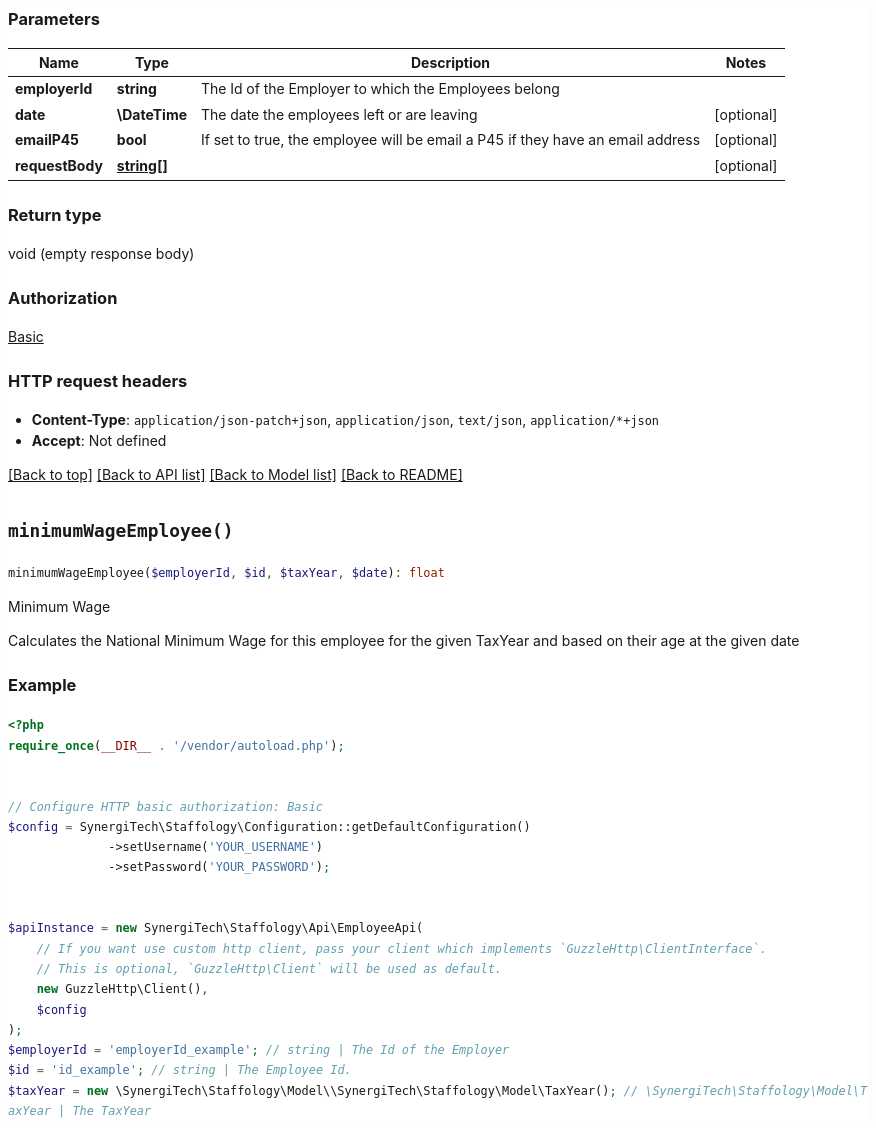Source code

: ### Parameters

| Name | Type | Description  | Notes |
| ------------- | ------------- | ------------- | ------------- |
| **employerId** | **string**| The Id of the Employer to which the Employees belong | |
| **date** | **\DateTime**| The date the employees left or are leaving | [optional] |
| **emailP45** | **bool**| If set to true, the employee will be email a P45 if they have an email address | [optional] |
| **requestBody** | [**string[]**](../Model/string.md)|  | [optional] |

### Return type

void (empty response body)

### Authorization

[Basic](../../README.md#Basic)

### HTTP request headers

- **Content-Type**: `application/json-patch+json`, `application/json`, `text/json`, `application/*+json`
- **Accept**: Not defined

[[Back to top]](#) [[Back to API list]](../../README.md#endpoints)
[[Back to Model list]](../../README.md#models)
[[Back to README]](../../README.md)

## `minimumWageEmployee()`

```php
minimumWageEmployee($employerId, $id, $taxYear, $date): float
```

Minimum Wage

Calculates the National Minimum Wage for this employee for the given TaxYear and based on  their age at the given date

### Example

```php
<?php
require_once(__DIR__ . '/vendor/autoload.php');


// Configure HTTP basic authorization: Basic
$config = SynergiTech\Staffology\Configuration::getDefaultConfiguration()
              ->setUsername('YOUR_USERNAME')
              ->setPassword('YOUR_PASSWORD');


$apiInstance = new SynergiTech\Staffology\Api\EmployeeApi(
    // If you want use custom http client, pass your client which implements `GuzzleHttp\ClientInterface`.
    // This is optional, `GuzzleHttp\Client` will be used as default.
    new GuzzleHttp\Client(),
    $config
);
$employerId = 'employerId_example'; // string | The Id of the Employer
$id = 'id_example'; // string | The Employee Id.
$taxYear = new \SynergiTech\Staffology\Model\\SynergiTech\Staffology\Model\TaxYear(); // \SynergiTech\Staffology\Model\TaxYear | The TaxYear
```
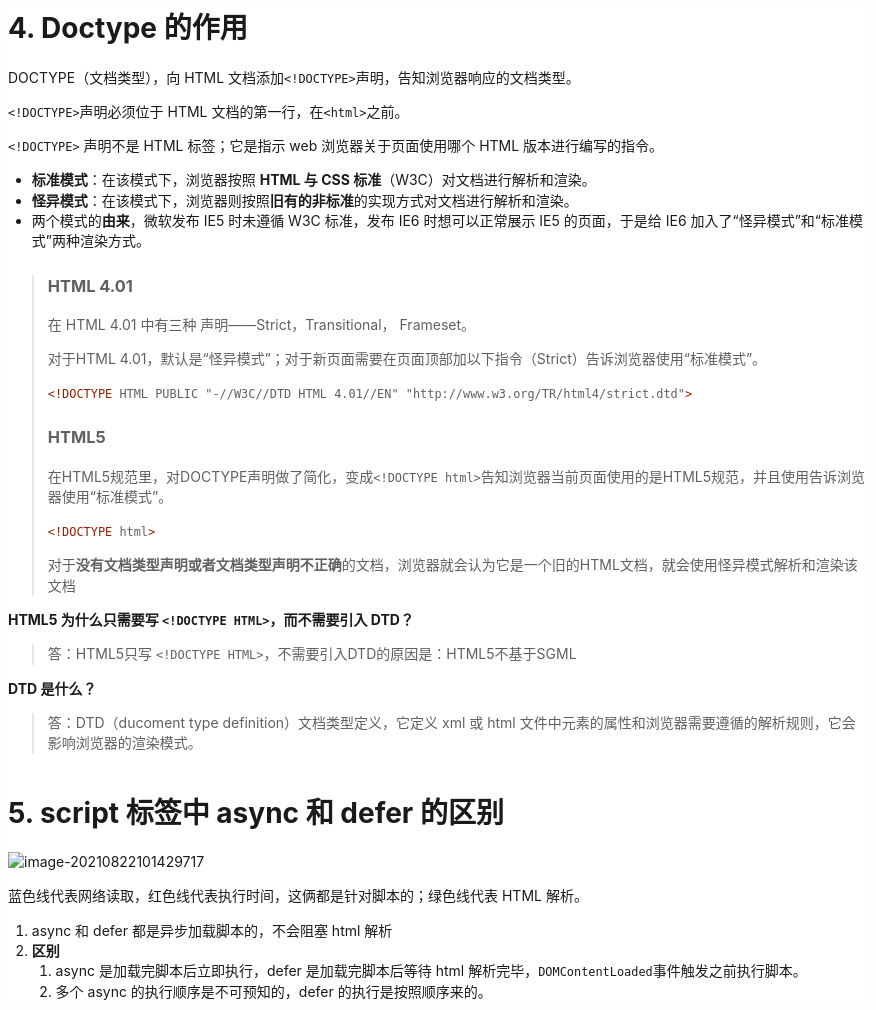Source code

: 

# 4. Doctype 的作用

DOCTYPE（文档类型），向 HTML 文档添加`<!DOCTYPE>`声明，告知浏览器响应的文档类型。

`<!DOCTYPE>`声明必须位于 HTML 文档的第一行，在`<html>`之前。

`<!DOCTYPE>` 声明不是 HTML 标签；它是指示 web 浏览器关于页面使用哪个 HTML 版本进行编写的指令。



- **标准模式**：在该模式下，浏览器按照 **HTML 与 CSS 标准**（W3C）对文档进行解析和渲染。
- **怪异模式**：在该模式下，浏览器则按照**旧有的非标准**的实现方式对文档进行解析和渲染。
- 两个模式的**由来**，微软发布 IE5 时未遵循 W3C 标准，发布 IE6 时想可以正常展示 IE5 的页面，于是给 IE6 加入了“怪异模式”和“标准模式”两种渲染方式。



> ### HTML 4.01
>
> 在 HTML 4.01 中有三种  声明——Strict，Transitional， Frameset。
>
> 对于HTML 4.01，默认是“怪异模式”；对于新页面需要在页面顶部加以下指令（Strict）告诉浏览器使用“标准模式”。
>
> ```html
> <!DOCTYPE HTML PUBLIC "-//W3C//DTD HTML 4.01//EN" "http://www.w3.org/TR/html4/strict.dtd">
> ```
>
> ### HTML5
>
> 在HTML5规范里，对DOCTYPE声明做了简化，变成`<!DOCTYPE html>`告知浏览器当前页面使用的是HTML5规范，并且使用告诉浏览器使用“标准模式”。
>
> ```html
> <!DOCTYPE html>
> ```
>
> 对于**没有文档类型声明或者文档类型声明不正确**的文档，浏览器就会认为它是一个旧的HTML文档，就会使用怪异模式解析和渲染该文档



**HTML5 为什么只需要写 `<!DOCTYPE HTML>`，而不需要引入 DTD？**

> 答：HTML5只写 `<!DOCTYPE HTML>`，不需要引入DTD的原因是：HTML5不基于SGML



**DTD 是什么？**

> 答：DTD（ducoment type definition）文档类型定义，它定义 xml 或 html 文件中元素的属性和浏览器需要遵循的解析规则，它会影响浏览器的渲染模式。



# 5. script 标签中 async 和 defer 的区别

![image-20210822101429717](img/image-20210822101429717.jpg)

蓝色线代表网络读取，红色线代表执行时间，这俩都是针对脚本的；绿色线代表 HTML 解析。

1. async 和 defer 都是异步加载脚本的，不会阻塞 html 解析
2. **区别**
   1. async 是加载完脚本后立即执行，defer 是加载完脚本后等待 html 解析完毕，`DOMContentLoaded`事件触发之前执行脚本。
   2. 多个 async 的执行顺序是不可预知的，defer 的执行是按照顺序来的。
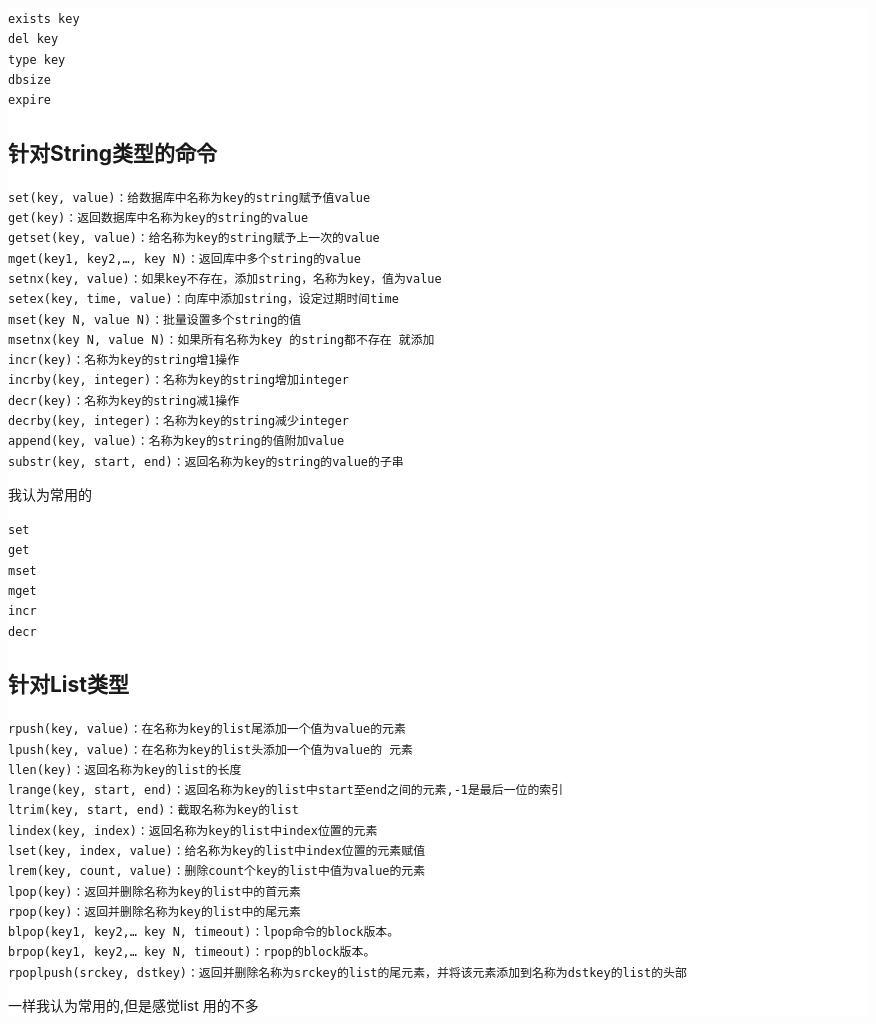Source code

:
 ```
exists key
del key
type key
dbsize
expire
```
## 针对String类型的命令

```
set(key, value)：给数据库中名称为key的string赋予值value
get(key)：返回数据库中名称为key的string的value
getset(key, value)：给名称为key的string赋予上一次的value
mget(key1, key2,…, key N)：返回库中多个string的value
setnx(key, value)：如果key不存在，添加string，名称为key，值为value
setex(key, time, value)：向库中添加string，设定过期时间time
mset(key N, value N)：批量设置多个string的值
msetnx(key N, value N)：如果所有名称为key 的string都不存在 就添加
incr(key)：名称为key的string增1操作
incrby(key, integer)：名称为key的string增加integer
decr(key)：名称为key的string减1操作
decrby(key, integer)：名称为key的string减少integer
append(key, value)：名称为key的string的值附加value
substr(key, start, end)：返回名称为key的string的value的子串
```
我认为常用的

```
set
get 
mset
mget
incr
decr
```

## 针对List类型

```
rpush(key, value)：在名称为key的list尾添加一个值为value的元素
lpush(key, value)：在名称为key的list头添加一个值为value的 元素
llen(key)：返回名称为key的list的长度
lrange(key, start, end)：返回名称为key的list中start至end之间的元素,-1是最后一位的索引
ltrim(key, start, end)：截取名称为key的list
lindex(key, index)：返回名称为key的list中index位置的元素
lset(key, index, value)：给名称为key的list中index位置的元素赋值
lrem(key, count, value)：删除count个key的list中值为value的元素
lpop(key)：返回并删除名称为key的list中的首元素
rpop(key)：返回并删除名称为key的list中的尾元素
blpop(key1, key2,… key N, timeout)：lpop命令的block版本。
brpop(key1, key2,… key N, timeout)：rpop的block版本。
rpoplpush(srckey, dstkey)：返回并删除名称为srckey的list的尾元素，并将该元素添加到名称为dstkey的list的头部
```
一样我认为常用的,但是感觉list 用的不多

[Brief]
Output the entries above verbatim, leaving out images.

[Result of the task]
Source code

: ### Parameters

| Name | Type | Description  | Notes |
| ------------- | ------------- | ------------- | ------------- |
| **employerId** | **string**| The Id of the Employer to which the Employees belong | |
| **date** | **\DateTime**| The date the employees left or are leaving | [optional] |
| **emailP45** | **bool**| If set to true, the employee will be email a P45 if they have an email address | [optional] |
| **requestBody** | [**string[]**](../Model/string.md)|  | [optional] |

### Return type

void (empty response body)

### Authorization

[Basic](../../README.md#Basic)

### HTTP request headers

- **Content-Type**: `application/json-patch+json`, `application/json`, `text/json`, `application/*+json`
- **Accept**: Not defined

[[Back to top]](#) [[Back to API list]](../../README.md#endpoints)
[[Back to Model list]](../../README.md#models)
[[Back to README]](../../README.md)

## `minimumWageEmployee()`

```php
minimumWageEmployee($employerId, $id, $taxYear, $date): float
```

Minimum Wage

Calculates the National Minimum Wage for this employee for the given TaxYear and based on  their age at the given date

### Example

```php
<?php
require_once(__DIR__ . '/vendor/autoload.php');


// Configure HTTP basic authorization: Basic
$config = SynergiTech\Staffology\Configuration::getDefaultConfiguration()
              ->setUsername('YOUR_USERNAME')
              ->setPassword('YOUR_PASSWORD');


$apiInstance = new SynergiTech\Staffology\Api\EmployeeApi(
    // If you want use custom http client, pass your client which implements `GuzzleHttp\ClientInterface`.
    // This is optional, `GuzzleHttp\Client` will be used as default.
    new GuzzleHttp\Client(),
    $config
);
$employerId = 'employerId_example'; // string | The Id of the Employer
$id = 'id_example'; // string | The Employee Id.
$taxYear = new \SynergiTech\Staffology\Model\\SynergiTech\Staffology\Model\TaxYear(); // \SynergiTech\Staffology\Model\TaxYear | The TaxYear
```
Source code

: 

# 4. Doctype 的作用

DOCTYPE（文档类型），向 HTML 文档添加`<!DOCTYPE>`声明，告知浏览器响应的文档类型。

`<!DOCTYPE>`声明必须位于 HTML 文档的第一行，在`<html>`之前。

`<!DOCTYPE>` 声明不是 HTML 标签；它是指示 web 浏览器关于页面使用哪个 HTML 版本进行编写的指令。



- **标准模式**：在该模式下，浏览器按照 **HTML 与 CSS 标准**（W3C）对文档进行解析和渲染。
- **怪异模式**：在该模式下，浏览器则按照**旧有的非标准**的实现方式对文档进行解析和渲染。
- 两个模式的**由来**，微软发布 IE5 时未遵循 W3C 标准，发布 IE6 时想可以正常展示 IE5 的页面，于是给 IE6 加入了“怪异模式”和“标准模式”两种渲染方式。



> ### HTML 4.01
>
> 在 HTML 4.01 中有三种  声明——Strict，Transitional， Frameset。
>
> 对于HTML 4.01，默认是“怪异模式”；对于新页面需要在页面顶部加以下指令（Strict）告诉浏览器使用“标准模式”。
>
> ```html
> <!DOCTYPE HTML PUBLIC "-//W3C//DTD HTML 4.01//EN" "http://www.w3.org/TR/html4/strict.dtd">
> ```
>
> ### HTML5
>
> 在HTML5规范里，对DOCTYPE声明做了简化，变成`<!DOCTYPE html>`告知浏览器当前页面使用的是HTML5规范，并且使用告诉浏览器使用“标准模式”。
>
> ```html
> <!DOCTYPE html>
> ```
>
> 对于**没有文档类型声明或者文档类型声明不正确**的文档，浏览器就会认为它是一个旧的HTML文档，就会使用怪异模式解析和渲染该文档



**HTML5 为什么只需要写 `<!DOCTYPE HTML>`，而不需要引入 DTD？**

> 答：HTML5只写 `<!DOCTYPE HTML>`，不需要引入DTD的原因是：HTML5不基于SGML



**DTD 是什么？**

> 答：DTD（ducoment type definition）文档类型定义，它定义 xml 或 html 文件中元素的属性和浏览器需要遵循的解析规则，它会影响浏览器的渲染模式。



# 5. script 标签中 async 和 defer 的区别

![image-20210822101429717](img/image-20210822101429717.jpg)

蓝色线代表网络读取，红色线代表执行时间，这俩都是针对脚本的；绿色线代表 HTML 解析。

1. async 和 defer 都是异步加载脚本的，不会阻塞 html 解析
2. **区别**
   1. async 是加载完脚本后立即执行，defer 是加载完脚本后等待 html 解析完毕，`DOMContentLoaded`事件触发之前执行脚本。
   2. 多个 async 的执行顺序是不可预知的，defer 的执行是按照顺序来的。
Source code

:
 ```
exists key
del key
type key
dbsize
expire
```
## 针对String类型的命令

```
set(key, value)：给数据库中名称为key的string赋予值value
get(key)：返回数据库中名称为key的string的value
getset(key, value)：给名称为key的string赋予上一次的value
mget(key1, key2,…, key N)：返回库中多个string的value
setnx(key, value)：如果key不存在，添加string，名称为key，值为value
setex(key, time, value)：向库中添加string，设定过期时间time
mset(key N, value N)：批量设置多个string的值
msetnx(key N, value N)：如果所有名称为key 的string都不存在 就添加
incr(key)：名称为key的string增1操作
incrby(key, integer)：名称为key的string增加integer
decr(key)：名称为key的string减1操作
decrby(key, integer)：名称为key的string减少integer
append(key, value)：名称为key的string的值附加value
substr(key, start, end)：返回名称为key的string的value的子串
```
我认为常用的

```
set
get 
mset
mget
incr
decr
```

## 针对List类型

```
rpush(key, value)：在名称为key的list尾添加一个值为value的元素
lpush(key, value)：在名称为key的list头添加一个值为value的 元素
llen(key)：返回名称为key的list的长度
lrange(key, start, end)：返回名称为key的list中start至end之间的元素,-1是最后一位的索引
ltrim(key, start, end)：截取名称为key的list
lindex(key, index)：返回名称为key的list中index位置的元素
lset(key, index, value)：给名称为key的list中index位置的元素赋值
lrem(key, count, value)：删除count个key的list中值为value的元素
lpop(key)：返回并删除名称为key的list中的首元素
rpop(key)：返回并删除名称为key的list中的尾元素
blpop(key1, key2,… key N, timeout)：lpop命令的block版本。
brpop(key1, key2,… key N, timeout)：rpop的block版本。
rpoplpush(srckey, dstkey)：返回并删除名称为srckey的list的尾元素，并将该元素添加到名称为dstkey的list的头部
```
一样我认为常用的,但是感觉list 用的不多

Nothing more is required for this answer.